# Kann nur auf VPN Server verbinden, auf andere Netzwerkteilnehmer nicht zugreifen



## Briefkasten (30. August 2007)

Hallo liebe Community,

ich habe PopTop auf einer Debian lenny Box laufen (PPTP VPN Server). Das verbinden funktioniert normal. Die Clients sind Windows XP.
Wenn man verbunden ist kann man auf den Rechner auf dem der VPN Server installiert ist zugreifen, doch nicht auf das lokale Netzwerk. 

Wenn ich mich im VPN einlogge bekomme ich vom VPN Server per DHCP z.b die IP 10.51.51.10 zugewiesen. Mit dieser kann ich allerdings nicht auf 10.51.51.3 zugreifen. Warum und wie kann ich das beheben?

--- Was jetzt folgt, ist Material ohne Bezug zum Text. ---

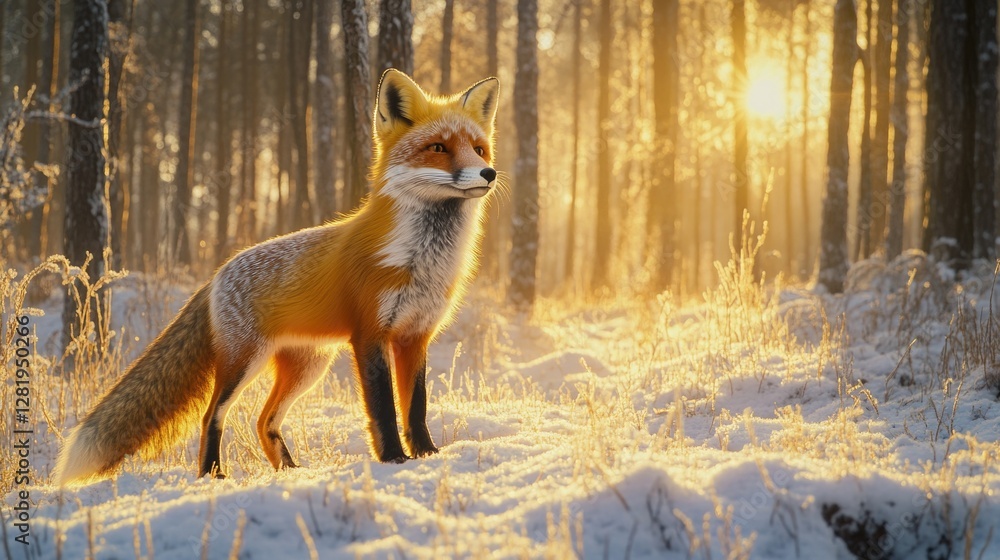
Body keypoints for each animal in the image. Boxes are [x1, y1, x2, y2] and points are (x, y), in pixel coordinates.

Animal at [54, 69, 500, 484]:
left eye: (479, 149)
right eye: (438, 148)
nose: (489, 173)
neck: (421, 260)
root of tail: (216, 275)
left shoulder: (415, 336)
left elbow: (416, 408)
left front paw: (428, 455)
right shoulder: (370, 335)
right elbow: (384, 410)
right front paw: (393, 459)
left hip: (307, 368)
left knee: (263, 420)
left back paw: (288, 470)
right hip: (243, 362)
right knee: (212, 416)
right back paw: (212, 474)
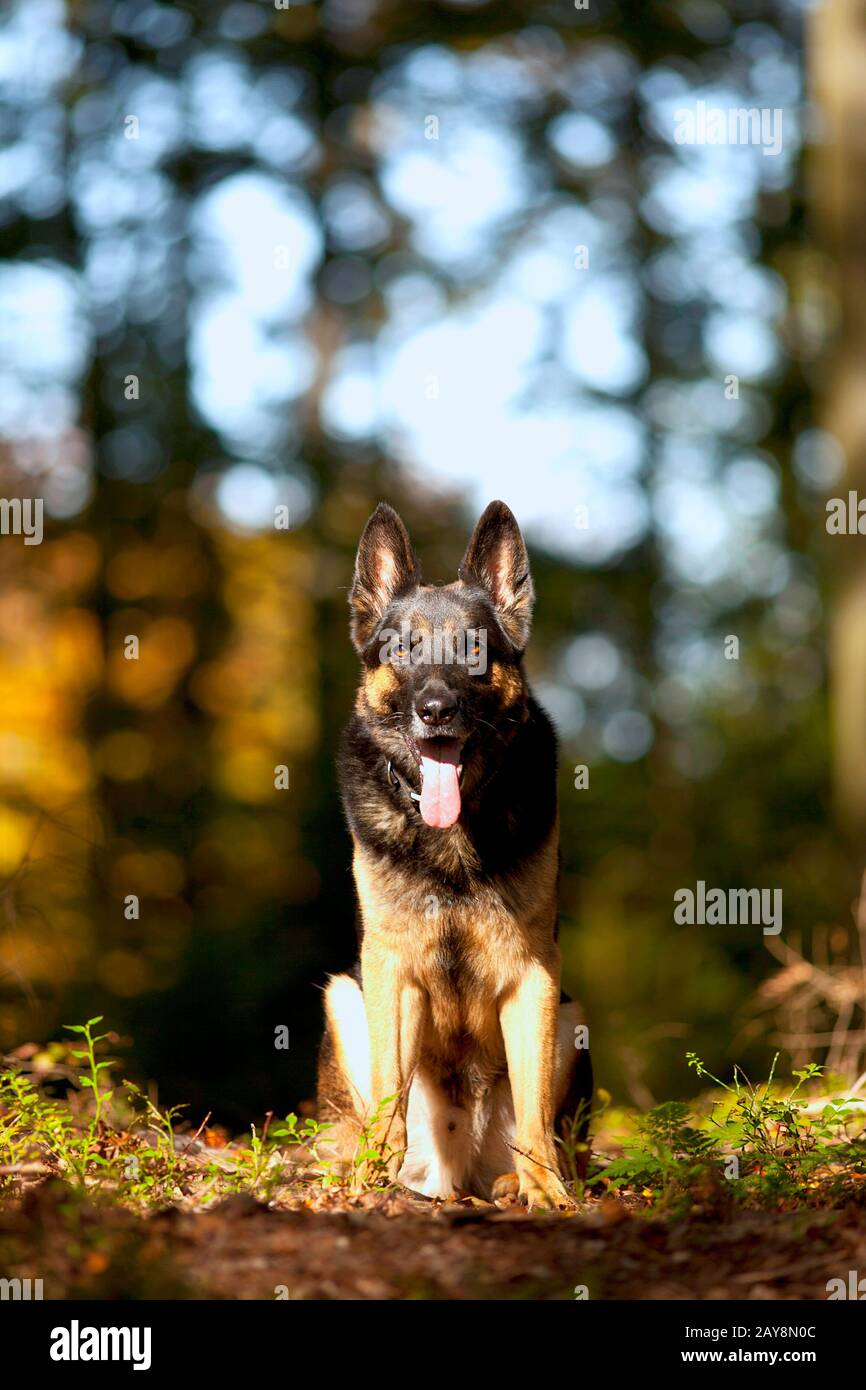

Der VPN Server kann auf alle Netzwerkteilnehmer (10.51.51.x) zugreifen. Die anderen Netzwerkteilnehmer, größtenteils Windows XP Clienten, können ebenfalls auf den Server und untereinander zugreifen. 

10.51.51.1 Router
10.51.51.3 VPN Server
10.51.51.2 Client
10.51.51.4-x Netzwerkteilnehmer


Muss ich da irgendwas Gateway mäßiges einrichten? 


danke im Vorraus


----------